Collection entries
=-=-=

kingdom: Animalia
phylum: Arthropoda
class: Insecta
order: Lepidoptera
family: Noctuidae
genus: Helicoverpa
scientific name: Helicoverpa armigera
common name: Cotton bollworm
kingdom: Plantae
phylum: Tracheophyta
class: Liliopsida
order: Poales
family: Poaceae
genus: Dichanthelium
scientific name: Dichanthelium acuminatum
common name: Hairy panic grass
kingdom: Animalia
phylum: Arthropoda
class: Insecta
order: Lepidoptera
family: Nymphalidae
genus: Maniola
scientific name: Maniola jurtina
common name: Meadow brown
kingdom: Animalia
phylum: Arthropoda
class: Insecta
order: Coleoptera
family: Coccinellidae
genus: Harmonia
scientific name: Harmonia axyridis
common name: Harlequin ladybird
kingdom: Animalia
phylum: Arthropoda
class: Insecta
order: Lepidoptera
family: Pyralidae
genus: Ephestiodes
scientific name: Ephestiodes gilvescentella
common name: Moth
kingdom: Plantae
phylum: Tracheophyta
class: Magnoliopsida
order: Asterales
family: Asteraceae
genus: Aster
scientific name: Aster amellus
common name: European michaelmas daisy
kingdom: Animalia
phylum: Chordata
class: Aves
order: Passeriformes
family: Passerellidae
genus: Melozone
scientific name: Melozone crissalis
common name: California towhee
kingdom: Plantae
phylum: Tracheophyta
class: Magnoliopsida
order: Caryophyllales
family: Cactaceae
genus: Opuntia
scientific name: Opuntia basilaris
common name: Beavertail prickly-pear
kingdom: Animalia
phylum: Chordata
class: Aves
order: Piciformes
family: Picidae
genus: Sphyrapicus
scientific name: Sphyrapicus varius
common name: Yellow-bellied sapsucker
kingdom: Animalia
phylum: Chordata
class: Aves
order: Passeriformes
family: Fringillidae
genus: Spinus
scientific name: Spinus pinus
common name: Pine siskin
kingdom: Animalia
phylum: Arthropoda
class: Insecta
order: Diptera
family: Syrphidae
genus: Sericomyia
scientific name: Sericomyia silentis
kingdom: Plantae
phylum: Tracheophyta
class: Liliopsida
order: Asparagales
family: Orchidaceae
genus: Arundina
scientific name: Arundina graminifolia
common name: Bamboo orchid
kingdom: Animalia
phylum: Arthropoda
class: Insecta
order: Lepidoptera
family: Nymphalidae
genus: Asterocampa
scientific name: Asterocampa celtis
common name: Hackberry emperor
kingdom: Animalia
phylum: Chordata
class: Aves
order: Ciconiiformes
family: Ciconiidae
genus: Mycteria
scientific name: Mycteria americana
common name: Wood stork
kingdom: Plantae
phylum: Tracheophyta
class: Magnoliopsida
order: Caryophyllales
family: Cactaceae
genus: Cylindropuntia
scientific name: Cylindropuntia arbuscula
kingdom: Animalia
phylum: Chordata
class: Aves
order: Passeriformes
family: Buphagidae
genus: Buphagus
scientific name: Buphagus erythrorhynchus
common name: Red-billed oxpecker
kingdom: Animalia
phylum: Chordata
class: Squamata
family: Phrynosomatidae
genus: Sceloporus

=-=-=

TASK :: Reproduce all of the material above line for line, with no changes.

TASK OUTPUT ::
kingdom: Animalia
phylum: Arthropoda
class: Insecta
order: Lepidoptera
family: Noctuidae
genus: Helicoverpa
scientific name: Helicoverpa armigera
common name: Cotton bollworm
kingdom: Plantae
phylum: Tracheophyta
class: Liliopsida
order: Poales
family: Poaceae
genus: Dichanthelium
scientific name: Dichanthelium acuminatum
common name: Hairy panic grass
kingdom: Animalia
phylum: Arthropoda
class: Insecta
order: Lepidoptera
family: Nymphalidae
genus: Maniola
scientific name: Maniola jurtina
common name: Meadow brown
kingdom: Animalia
phylum: Arthropoda
class: Insecta
order: Coleoptera
family: Coccinellidae
genus: Harmonia
scientific name: Harmonia axyridis
common name: Harlequin ladybird
kingdom: Animalia
phylum: Arthropoda
class: Insecta
order: Lepidoptera
family: Pyralidae
genus: Ephestiodes
scientific name: Ephestiodes gilvescentella
common name: Moth
kingdom: Plantae
phylum: Tracheophyta
class: Magnoliopsida
order: Asterales
family: Asteraceae
genus: Aster
scientific name: Aster amellus
common name: European michaelmas daisy
kingdom: Animalia
phylum: Chordata
class: Aves
order: Passeriformes
family: Passerellidae
genus: Melozone
scientific name: Melozone crissalis
common name: California towhee
kingdom: Plantae
phylum: Tracheophyta
class: Magnoliopsida
order: Caryophyllales
family: Cactaceae
genus: Opuntia
scientific name: Opuntia basilaris
common name: Beavertail prickly-pear
kingdom: Animalia
phylum: Chordata
class: Aves
order: Piciformes
family: Picidae
genus: Sphyrapicus
scientific name: Sphyrapicus varius
common name: Yellow-bellied sapsucker
kingdom: Animalia
phylum: Chordata
class: Aves
order: Passeriformes
family: Fringillidae
genus: Spinus
scientific name: Spinus pinus
common name: Pine siskin
kingdom: Animalia
phylum: Arthropoda
class: Insecta
order: Diptera
family: Syrphidae
genus: Sericomyia
scientific name: Sericomyia silentis
kingdom: Plantae
phylum: Tracheophyta
class: Liliopsida
order: Asparagales
family: Orchidaceae
genus: Arundina
scientific name: Arundina graminifolia
common name: Bamboo orchid
kingdom: Animalia
phylum: Arthropoda
class: Insecta
order: Lepidoptera
family: Nymphalidae
genus: Asterocampa
scientific name: Asterocampa celtis
common name: Hackberry emperor
kingdom: Animalia
phylum: Chordata
class: Aves
order: Ciconiiformes
family: Ciconiidae
genus: Mycteria
scientific name: Mycteria americana
common name: Wood stork
kingdom: Plantae
phylum: Tracheophyta
class: Magnoliopsida
order: Caryophyllales
family: Cactaceae
genus: Cylindropuntia
scientific name: Cylindropuntia arbuscula
kingdom: Animalia
phylum: Chordata
class: Aves
order: Passeriformes
family: Buphagidae
genus: Buphagus
scientific name: Buphagus erythrorhynchus
common name: Red-billed oxpecker
kingdom: Animalia
phylum: Chordata
class: Squamata
family: Phrynosomatidae
genus: Sceloporus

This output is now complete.